• [EXERCISE DIRECTIONS]: In the answer, each line of the listing should appear again unchanged.

• [EXERCISE MATERIAL]:
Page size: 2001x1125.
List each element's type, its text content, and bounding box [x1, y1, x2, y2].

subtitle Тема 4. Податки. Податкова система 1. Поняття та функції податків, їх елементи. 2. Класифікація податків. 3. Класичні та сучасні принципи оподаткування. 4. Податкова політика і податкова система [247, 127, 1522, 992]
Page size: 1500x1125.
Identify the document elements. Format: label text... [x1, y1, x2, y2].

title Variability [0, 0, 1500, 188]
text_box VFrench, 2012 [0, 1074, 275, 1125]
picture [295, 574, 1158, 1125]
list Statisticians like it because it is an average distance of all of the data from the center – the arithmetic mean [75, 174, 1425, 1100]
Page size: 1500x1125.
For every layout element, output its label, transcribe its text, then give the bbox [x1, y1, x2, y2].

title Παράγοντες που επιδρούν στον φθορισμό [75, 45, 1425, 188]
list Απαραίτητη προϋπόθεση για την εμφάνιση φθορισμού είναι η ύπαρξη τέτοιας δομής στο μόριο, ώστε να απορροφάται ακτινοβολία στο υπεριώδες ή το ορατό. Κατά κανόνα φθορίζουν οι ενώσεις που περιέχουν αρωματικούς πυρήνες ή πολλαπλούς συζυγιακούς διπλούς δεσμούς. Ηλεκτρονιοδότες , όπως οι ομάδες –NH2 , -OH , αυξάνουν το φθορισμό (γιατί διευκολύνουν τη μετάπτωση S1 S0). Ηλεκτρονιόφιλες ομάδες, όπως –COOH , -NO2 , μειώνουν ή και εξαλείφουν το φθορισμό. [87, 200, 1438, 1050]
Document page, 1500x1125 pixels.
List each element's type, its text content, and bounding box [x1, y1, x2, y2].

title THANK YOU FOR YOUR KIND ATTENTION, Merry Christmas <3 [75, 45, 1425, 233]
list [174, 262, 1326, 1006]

• [RESULT FOR THIS TASK]:
Page size: 2001x1125.
List each element's type, its text content, and bounding box [x1, y1, x2, y2].

subtitle Тема 4. Податки. Податкова система 1. Поняття та функції податків, їх елементи. 2. Класифікація податків. 3. Класичні та сучасні принципи оподаткування. 4. Податкова політика і податкова система [247, 127, 1522, 992]
Page size: 1500x1125.
Identify the document elements. Format: label text... [x1, y1, x2, y2].

title Variability [0, 0, 1500, 188]
text_box VFrench, 2012 [0, 1074, 275, 1125]
picture [295, 574, 1158, 1125]
list Statisticians like it because it is an average distance of all of the data from the center – the arithmetic mean [75, 174, 1425, 1100]
Page size: 1500x1125.
For every layout element, output its label, transcribe its text, then give the bbox [x1, y1, x2, y2].

title Παράγοντες που επιδρούν στον φθορισμό [75, 45, 1425, 188]
list Απαραίτητη προϋπόθεση για την εμφάνιση φθορισμού είναι η ύπαρξη τέτοιας δομής στο μόριο, ώστε να απορροφάται ακτινοβολία στο υπεριώδες ή το ορατό. Κατά κανόνα φθορίζουν οι ενώσεις που περιέχουν αρωματικούς πυρήνες ή πολλαπλούς συζυγιακούς διπλούς δεσμούς. Ηλεκτρονιοδότες , όπως οι ομάδες –NH2 , -OH , αυξάνουν το φθορισμό (γιατί διευκολύνουν τη μετάπτωση S1 S0). Ηλεκτρονιόφιλες ομάδες, όπως –COOH , -NO2 , μειώνουν ή και εξαλείφουν το φθορισμό. [87, 200, 1438, 1050]
Document page, 1500x1125 pixels.
List each element's type, its text content, and bounding box [x1, y1, x2, y2].

title THANK YOU FOR YOUR KIND ATTENTION, Merry Christmas <3 [75, 45, 1425, 233]
list [174, 262, 1326, 1006]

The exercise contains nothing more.